United States Securities and Exchange Commission
Page 8
July 21, 2009
      analysis resulted in two operating segments indicates that the identifiable cash flows from those two operating segments are largely independent of one another.
 
      Additionally, please note that we grouped our rigs for impairment analysis based on our parent company’s analyses, due to the carryover basis of accounting for common control transactions similar to the spin-off. Our parent company has grouped, and we expect to continue to group, our rigs in a single asset class because that is the lowest level for which identifiable cash flows are largely independent.

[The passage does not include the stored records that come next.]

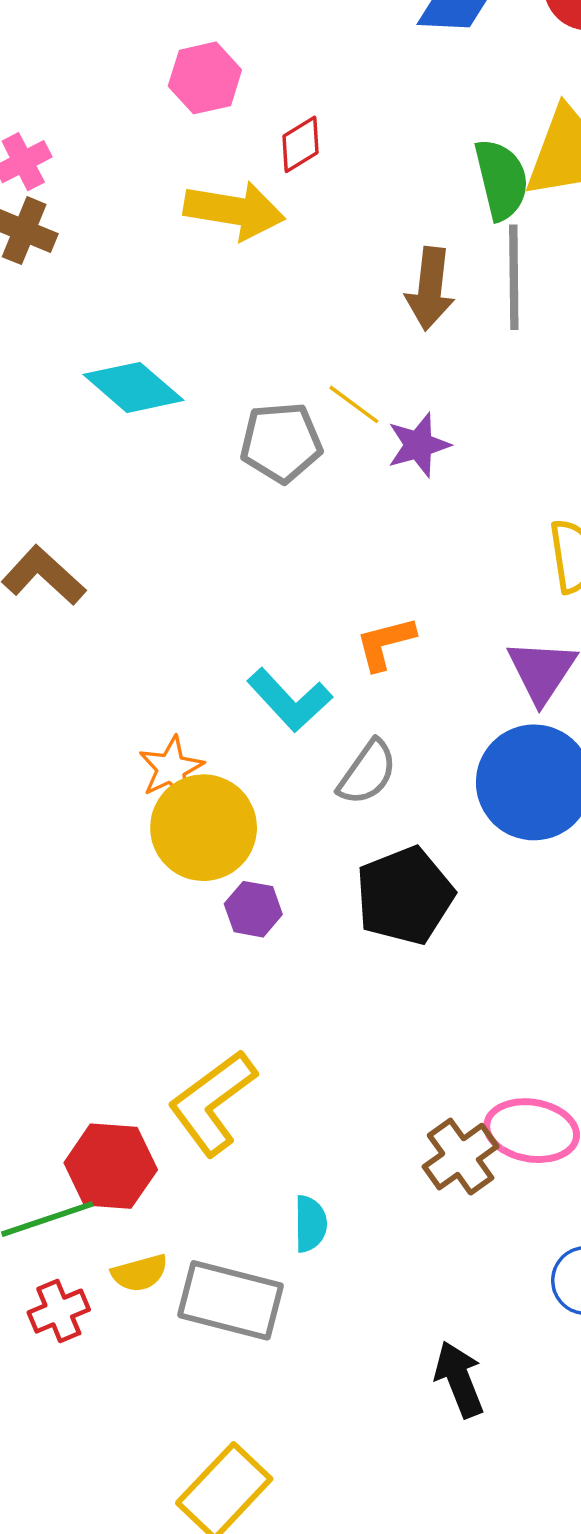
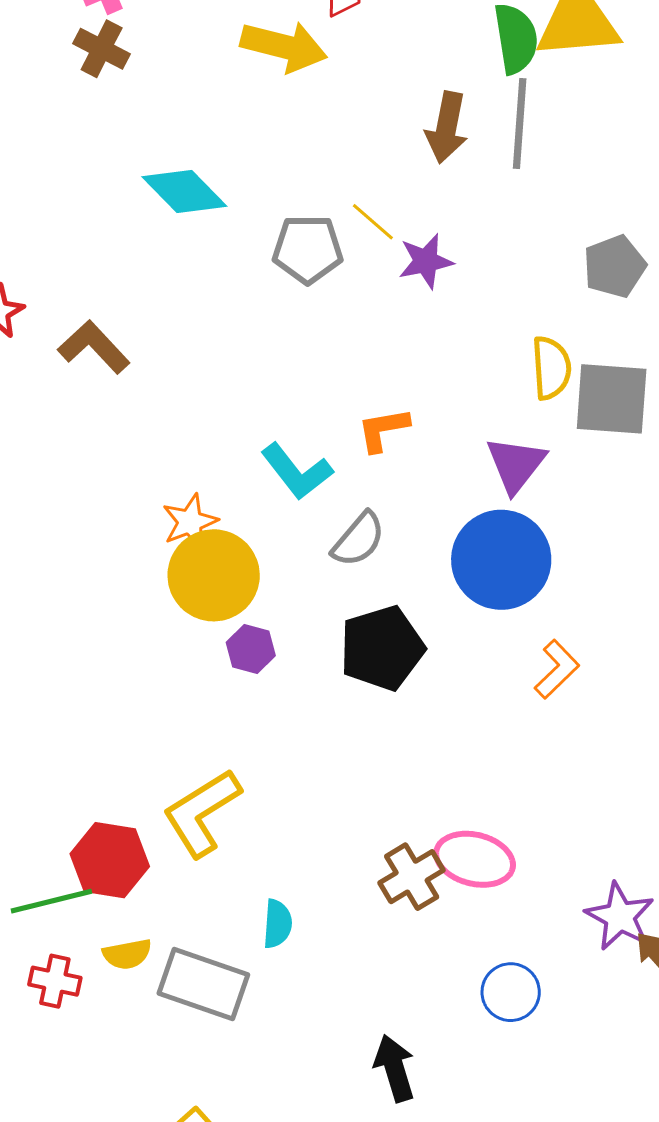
red cross: (59, 1311) -> (55, 981), turned 30

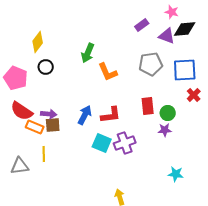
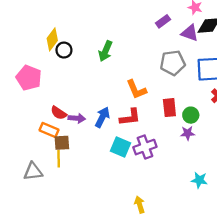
black circle: (46, 67) -> (64, 50), moved
orange L-shape: (108, 72) -> (136, 89), moved
red semicircle: (22, 111) -> (59, 113), moved, size x0.7
purple arrow: (49, 114) -> (77, 118), moved
brown square: (53, 125) -> (62, 143), moved

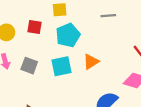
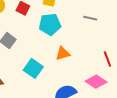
cyan square: (62, 66) -> (33, 68), moved, turned 30

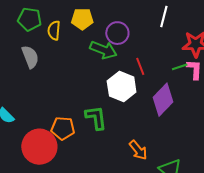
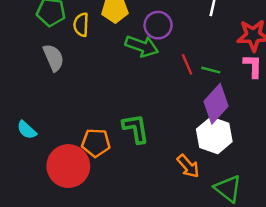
green line: (180, 67) -> (211, 70), moved, turned 35
white hexagon: (122, 86) -> (214, 135), moved

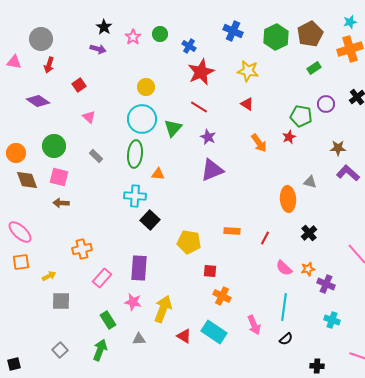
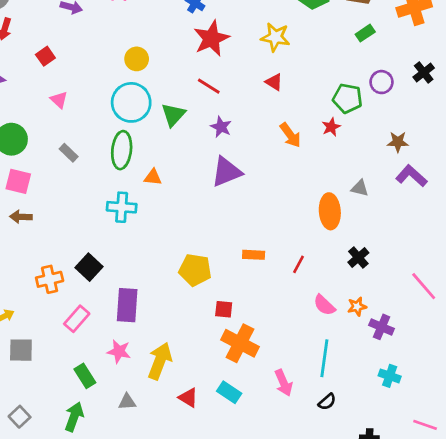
black square: (150, 220) -> (89, 267), moved
orange cross: (222, 296) -> (240, 343), size x1.5
cyan rectangle: (214, 332) -> (229, 392), size x0.7

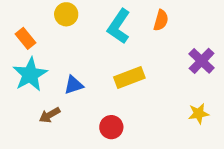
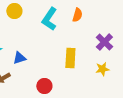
yellow rectangle: (129, 77) -> (70, 58), moved, turned -66
yellow star: (199, 114) -> (102, 69), moved

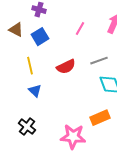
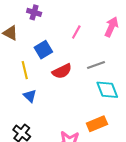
blue square: (40, 37) -> (43, 50), moved

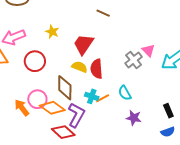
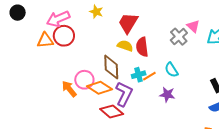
red circle: (35, 61) -> (64, 36), moved
cyan cross: (92, 96) -> (139, 75), turned -32
purple star: (134, 118) -> (167, 95), moved

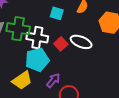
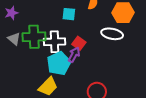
white ellipse: (81, 42) -> (112, 34), moved
purple arrow: (53, 80) -> (74, 55), moved

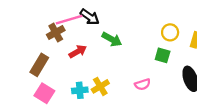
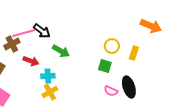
red arrow: (78, 51) -> (31, 61), turned 49
pink semicircle: (143, 84) -> (111, 91), moved, turned 40
cyan cross: (80, 90) -> (48, 76), moved

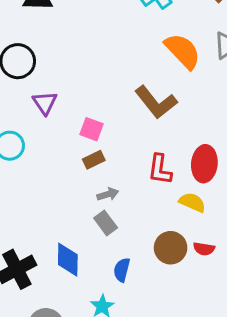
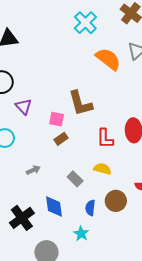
brown L-shape: (156, 102) -> (80, 103), moved, turned 32
gray arrow: (108, 194) -> (33, 170), moved
yellow semicircle: (192, 202) -> (102, 169), moved
brown circle: (171, 248) -> (116, 201), moved

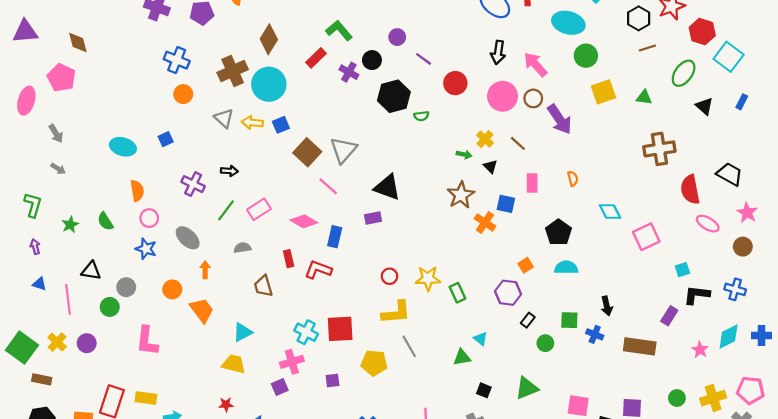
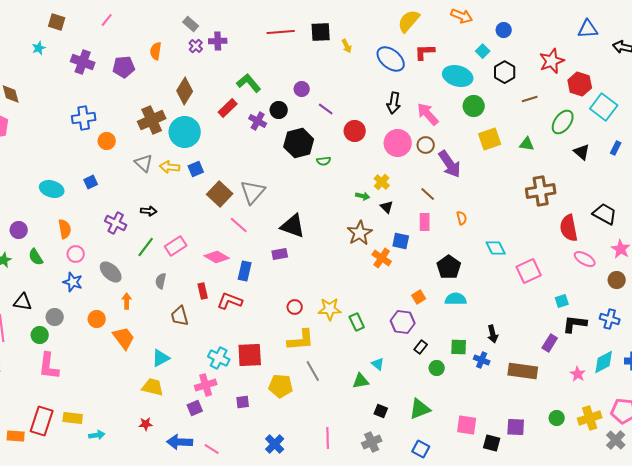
black hexagon: (639, 18) -> (505, 72), moved
blue cross: (177, 60) -> (84, 118), moved, turned -30
brown line: (518, 143) -> (428, 194), moved
gray semicircle: (242, 248) -> (161, 281), turned -70
pink L-shape: (147, 341) -> (49, 366), moved
purple circle: (87, 343) -> (19, 230), moved

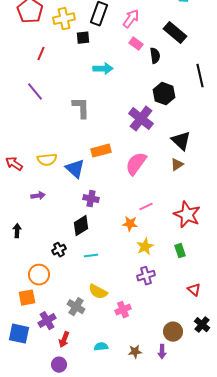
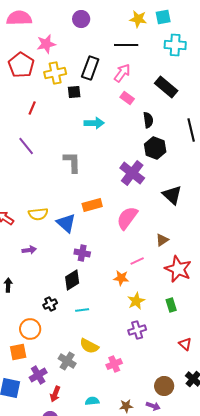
black semicircle: (155, 56) -> (148, 120), moved
brown triangle: (177, 165) -> (162, 240), moved
purple arrow: (162, 352) -> (153, 406), turned -72

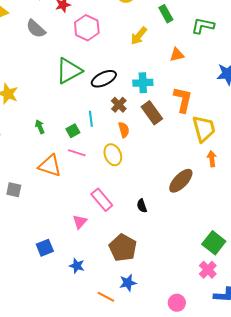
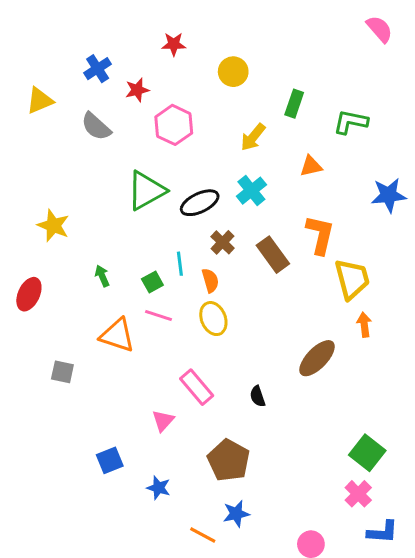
green rectangle: (166, 14) -> (294, 104), turned 48
cyan cross: (143, 83) -> (251, 191), moved, turned -36
orange semicircle: (124, 130) -> (210, 280), moved

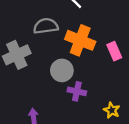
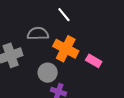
pink rectangle: (114, 51) -> (94, 61), turned -42

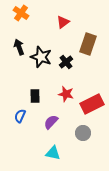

          Finally, as we stated in our July 2, 2009 response to the Staff’s comments, we are currently performing a preliminary assessment of the fair value of our rig fleet as compared to its carrying value. To the extent that the carrying value exceeds fair value, we will recognize an impairment loss. We supplementally advise the Staff that this preliminary assessment is in process and we continue to expect to disclose, in the final amendment to the Registration Statement, a range for the impairment loss we anticipate recording, if any, as a result of the spin-off.
     The Company acknowledges that:
    the Company is responsible for the adequacy and accuracy of the disclosure in the Registration Statement;
 
    staff comments or changes to disclosure in response to staff comments do not foreclose the Commission from taking any action with respect to the Registration Statement; and
 
    the Company may not assert staff comments as a defense in any proceeding initiated by the Commission or any person under the federal securities laws of the United States.